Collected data
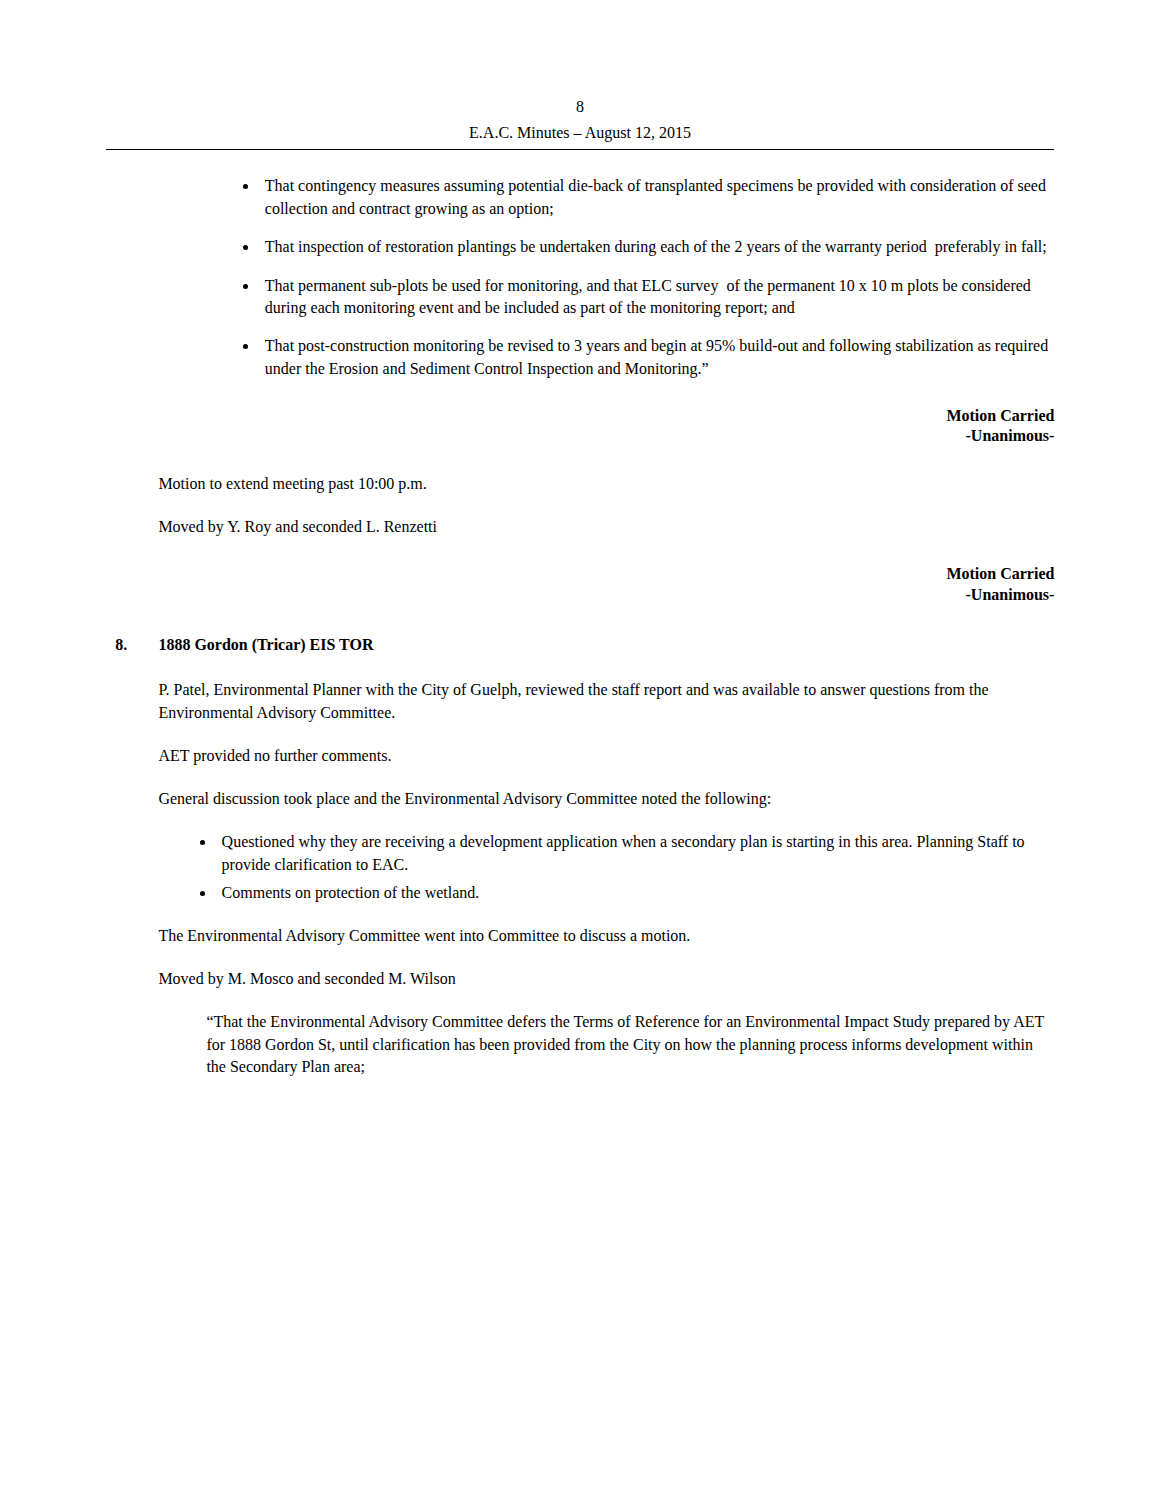8
E.A.C. Minutes – August 12, 2015
That contingency measures assuming potential die-back of transplanted specimens be provided with consideration of seed collection and contract growing as an option;
That inspection of restoration plantings be undertaken during each of the 2 years of the warranty period preferably in fall;
That permanent sub-plots be used for monitoring, and that ELC survey of the permanent 10 x 10 m plots be considered during each monitoring event and be included as part of the monitoring report; and
That post-construction monitoring be revised to 3 years and begin at 95% build-out and following stabilization as required under the Erosion and Sediment Control Inspection and Monitoring.”
Motion Carried
-Unanimous-
Motion to extend meeting past 10:00 p.m.
Moved by Y. Roy and seconded L. Renzetti
Motion Carried
-Unanimous-
8. 1888 Gordon (Tricar) EIS TOR
P. Patel, Environmental Planner with the City of Guelph, reviewed the staff report and was available to answer questions from the Environmental Advisory Committee.
AET provided no further comments.
General discussion took place and the Environmental Advisory Committee noted the following:
Questioned why they are receiving a development application when a secondary plan is starting in this area. Planning Staff to provide clarification to EAC.
Comments on protection of the wetland.
The Environmental Advisory Committee went into Committee to discuss a motion.
Moved by M. Mosco and seconded M. Wilson
“That the Environmental Advisory Committee defers the Terms of Reference for an Environmental Impact Study prepared by AET for 1888 Gordon St, until clarification has been provided from the City on how the planning process informs development within the Secondary Plan area;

▶ TASK DIRECTIONS
How many lines of the data include the word "each"? Reply with the number and nothing else.

▶ RESULT BELOW
2